EXERCISE 1: Could you rewrite the Subaru comment thread starting with "Make sure you get the" and going on through "needed for use).", using "Booster Cables" in place of "Jumper Cables"?
EXERCISE 2: Can you continue the comment thread about gear for a Subaru Forester, picking up after its last line?

EXTRACT PROVIDED:
⁂
6 comments or Leave a comment
Comments
ionotter From: ionotter Date: March 7th, 2011 06:23 pm (UTC) (Link)
WHOO-HOO! Welcome to the Club! You won't regret it, not one bit! I'm going to guess that the extra-stiff suspension had a reason, so have a look under the rear bumper. There's probably a trailer hitch there, or a slot for one.

If there isn't, GET ONE! You will never regret having a good, strong trailer hitch on your Subaru. It really expands so many options! Boat trailer, moving trailer, equipment trailer, and just plain hauling someone out of a snow bank.

The wiring harness is so easy, even a Marine can do it. It's literally plug & play, the Forester is designed to accept it.

Some things you will never regret having in the boot:

Tow strap
Tow chains (for attaching the strap)
A small, 12v air pump
Pen-type tire pressure gauge
Tubeless tire repair kit (worth it's weight in gold)
German folding shovel with leather carrier (The tri-fold and US models are crap)
Strong, sharp hunting knife, or an auto extractor tool.
Roll of duct tape
1 Pair of ratchet straps

I also have a fire extinguisher, but I carry that in the back seat, just behind the driver's seat. If I carry passengers, I move it to the back. I just recently found a 20lb extinguisher at a pawn shop and paid only 20 bucks for it! They retail for $150! It fits right behind my seat, good and snug.
wyrdone From: wyrdone Date: March 8th, 2011 08:20 pm (UTC) (Link)
I'll second the welcome to the club. (Just bought a 2010 Subaru Forester in Silver back in October.)

Second on the tow hitch, make sure you get a 2" reciever though. More stuff is coming with 2" hitch receptor than 1".

Make sure you get the heavy duty tow strap. I forwent the chains for some locking steel D-biners rated to 100 kilo newtons. (If the tow point can handle 25,000lbs I'd be suprised.)

My trunk kit also has:
small folding paratrooper machete (I hike alot)
small shovel like ionotter, old WW2 folding one with full size handle and pick
Jumper Cables
Road Flares
First Aid Kit (And get a good one, don't skimp here)
A good small flashslight with batteries disabled (peice of tape over the end of the battery till it's needed for use).
⁂
RECORD SET:
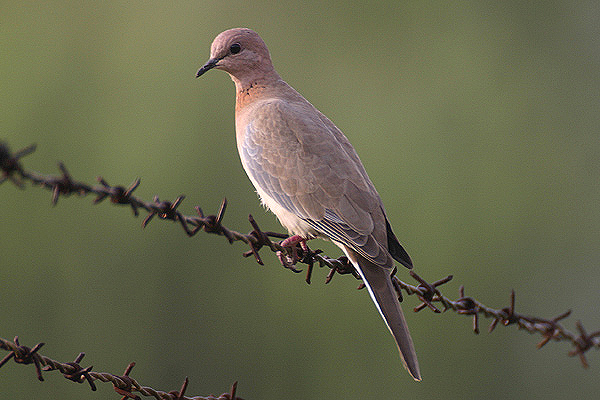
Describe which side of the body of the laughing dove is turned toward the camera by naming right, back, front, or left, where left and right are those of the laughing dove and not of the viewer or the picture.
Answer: left
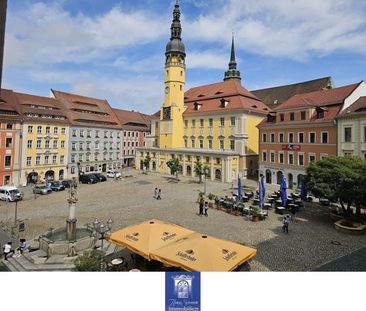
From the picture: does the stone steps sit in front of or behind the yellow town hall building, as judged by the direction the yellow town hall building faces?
in front

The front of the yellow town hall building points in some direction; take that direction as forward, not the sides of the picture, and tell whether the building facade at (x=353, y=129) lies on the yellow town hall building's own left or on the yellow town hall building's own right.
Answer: on the yellow town hall building's own left

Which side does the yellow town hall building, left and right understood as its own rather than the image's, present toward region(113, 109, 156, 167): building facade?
right

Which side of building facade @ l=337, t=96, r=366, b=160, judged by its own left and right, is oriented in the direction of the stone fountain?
front

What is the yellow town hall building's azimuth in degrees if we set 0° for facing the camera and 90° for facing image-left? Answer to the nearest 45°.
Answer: approximately 45°

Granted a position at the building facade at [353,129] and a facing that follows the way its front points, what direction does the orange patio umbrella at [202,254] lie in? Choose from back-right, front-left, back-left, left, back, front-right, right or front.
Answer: front-left

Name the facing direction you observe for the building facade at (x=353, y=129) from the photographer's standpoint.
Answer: facing the viewer and to the left of the viewer

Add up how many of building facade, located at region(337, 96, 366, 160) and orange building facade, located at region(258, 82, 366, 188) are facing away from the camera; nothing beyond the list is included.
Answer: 0

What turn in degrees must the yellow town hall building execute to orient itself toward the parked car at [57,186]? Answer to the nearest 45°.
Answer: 0° — it already faces it

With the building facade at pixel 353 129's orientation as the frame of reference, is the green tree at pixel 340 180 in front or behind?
in front

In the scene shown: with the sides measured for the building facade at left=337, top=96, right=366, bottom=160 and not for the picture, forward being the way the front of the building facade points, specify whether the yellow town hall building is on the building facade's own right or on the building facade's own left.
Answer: on the building facade's own right

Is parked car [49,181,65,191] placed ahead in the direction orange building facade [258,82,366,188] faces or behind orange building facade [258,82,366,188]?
ahead

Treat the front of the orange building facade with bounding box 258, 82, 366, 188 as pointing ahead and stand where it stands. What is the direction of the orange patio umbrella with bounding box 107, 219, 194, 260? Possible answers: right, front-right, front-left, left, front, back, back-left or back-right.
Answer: front-left

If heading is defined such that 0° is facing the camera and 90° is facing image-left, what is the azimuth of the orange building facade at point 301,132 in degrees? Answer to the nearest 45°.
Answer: approximately 45°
⁂
ANSWER 1:
Make sure you get the heavy duty tow strap. I forwent the chains for some locking steel D-biners rated to 100 kilo newtons. (If the tow point can handle 25,000lbs I'd be suprised.)

My trunk kit also has:
small folding paratrooper machete (I hike alot)
small shovel like ionotter, old WW2 folding one with full size handle and pick
Booster Cables
Road Flares
First Aid Kit (And get a good one, don't skimp here)
A good small flashslight with batteries disabled (peice of tape over the end of the battery till it's needed for use).

ANSWER 2:
Bungie cords and ratchet straps.
Some rope.

Edited at 2011-03-08 08:21 pm (UTC)
From: (Anonymous) Date: March 7th, 2011 06:45 pm (UTC) (Link)

learning the car

One of the biggest problems I have with driving my small car (05 Kia Rio) is that I learned to drive on a 85 Mercury Grand Marquis LS. This is a car with an aircraft carrier deck for a hood - you could lay down in the back seat with your head against one door and your feet would just barely touch the other one. I learned to judge corners on this thing by parking it with the lights on - the headlights would reflect off of the bumpers of the cars in the spaces next to me, and then off of the wall in the head-in space in the garage. This also worked for parallel parking the thing once I moved to Boston for a year. Unfortunately, the car was from Florida and the northern winter killed it, but it was a good car. I still use these tricks when I drive my wife's minivan.
rick_bannerman From: rick_bannerman Date: March 7th, 2011 08:11 pm (UTC) (Link)
Hope you love your Forester as much as we love ours.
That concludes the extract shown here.